In 2008 Olga Tokarczuk’s Bieguni (Flights) got Poland’s top book award, the Nike Prize. It’s on the way to being translated into over a dozen languages, but not into English – yet. Her regular translator into English, Antonia Lloyd-Jones, has translated from the opening, however.
Tokarczuk is that rare thing, a writer who is genuinely popular with both readers and critics. You can get a taste of her writing about travel here or about other things from Twisted Spoon, who published her Prawiek i inne czasy (Primeval and Other Times) in English.
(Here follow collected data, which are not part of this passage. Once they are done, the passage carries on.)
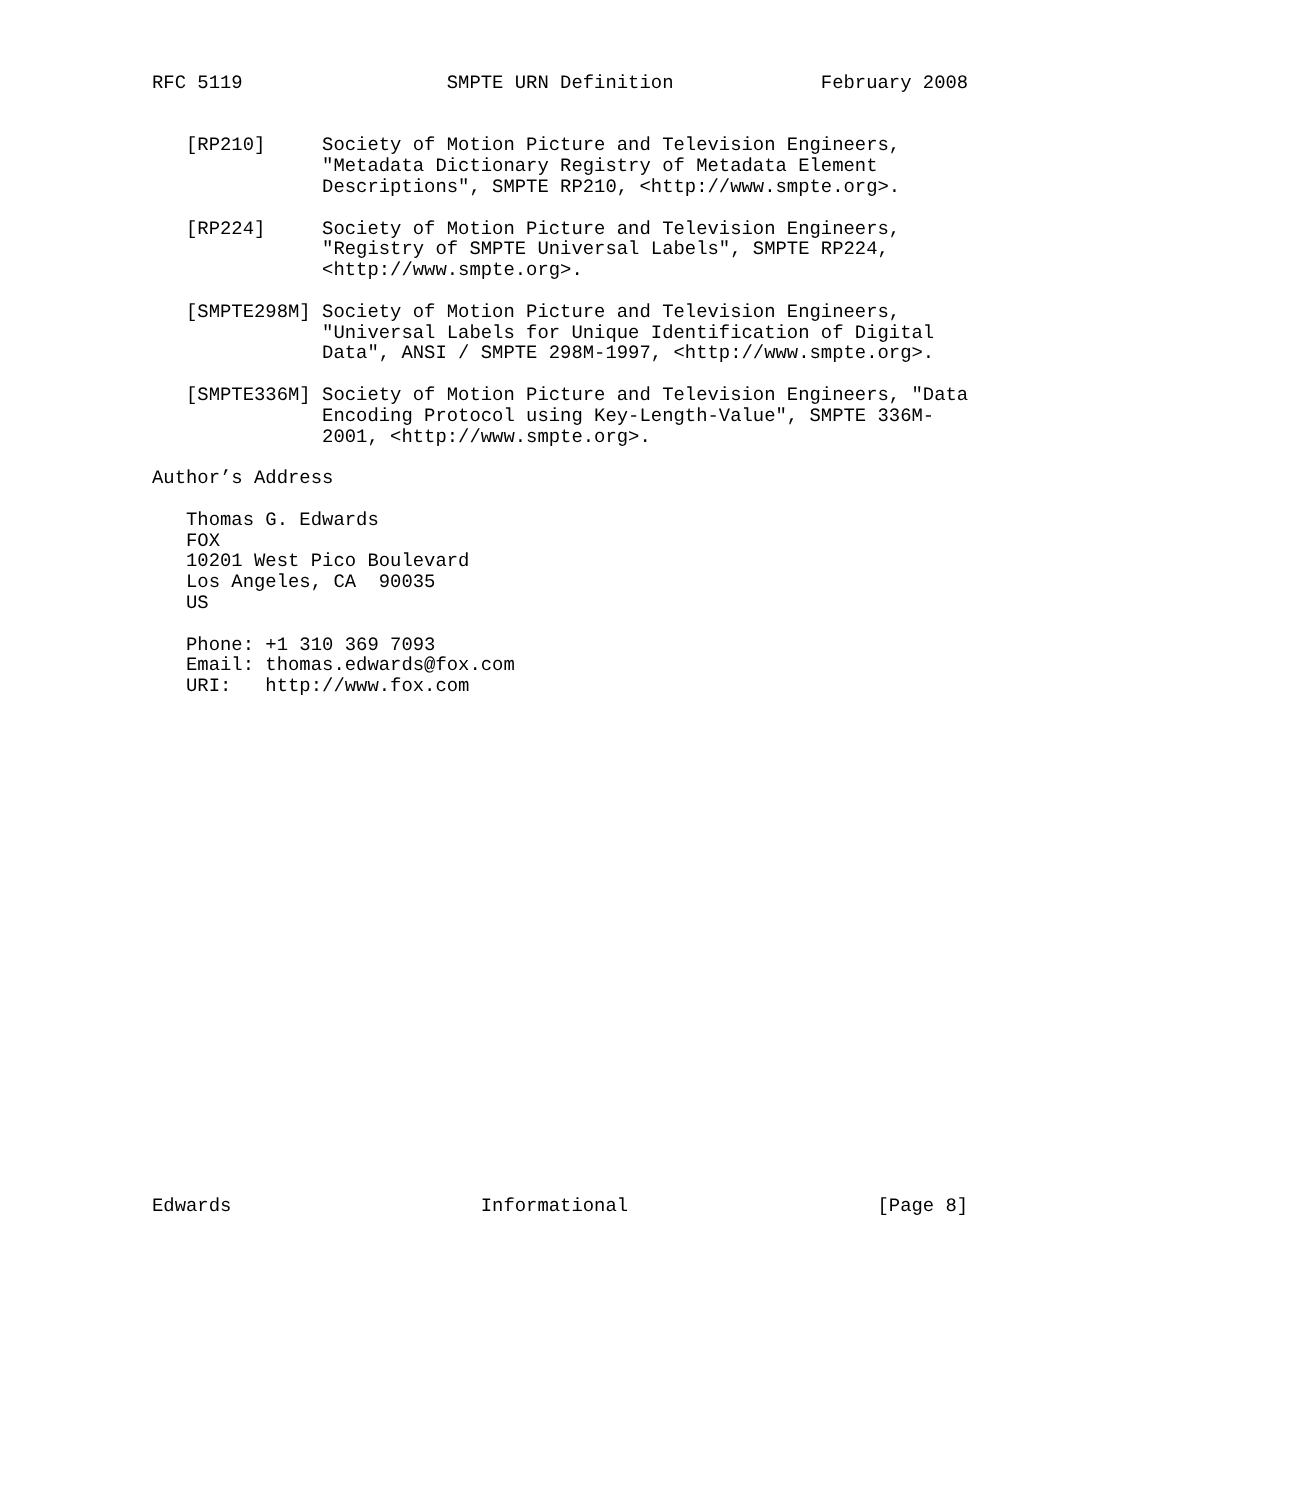RFC 5119                  SMPTE URN Definition             February 2008


   [RP210]     Society of Motion Picture and Television Engineers,
               "Metadata Dictionary Registry of Metadata Element
               Descriptions", SMPTE RP210, <http://www.smpte.org>.

   [RP224]     Society of Motion Picture and Television Engineers,
               "Registry of SMPTE Universal Labels", SMPTE RP224,
               <http://www.smpte.org>.

   [SMPTE298M] Society of Motion Picture and Television Engineers,
               "Universal Labels for Unique Identification of Digital
               Data", ANSI / SMPTE 298M-1997, <http://www.smpte.org>.

   [SMPTE336M] Society of Motion Picture and Television Engineers, "Data
               Encoding Protocol using Key-Length-Value", SMPTE 336M-
               2001, <http://www.smpte.org>.

Author’s Address

   Thomas G. Edwards
   FOX
   10201 West Pico Boulevard
   Los Angeles, CA  90035
   US

   Phone: +1 310 369 7093
   Email: thomas.edwards@fox.com
   URI:   http://www.fox.com
























Edwards                      Informational                      [Page 8]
Here’s my translation of one of my favourite extracts from Bieguni (pp.199-200):
The tongue is the strongest human muscle
There are countries where people speak English. But they don’t speak like us; we have our own language hidden in our hand luggage, in our make-up bags; we only use English when we’re travelling, in foreign countries and with foreigners. It’s hard to imagine, but English is their real language! Often their only one. They don’t have anything to turn to or return to in moments of doubt.
How lost they must feel in a world where every instruction, every word of the stupidest song, restaurant menu, the most trivial business correspondence, the buttons in the lift, are in their private language. When they speak, they can be understood by anyone at any moment, their notes probably have to be specially encrypted. Wherever they find themselves, everyone has unlimited access to them, everyone and everything.
There are already projects, I’ve heard, to give them protected status, perhaps even to assign them some small language, from those dead ones that no-one needs anymore, so that they could have something for themselves, of their own.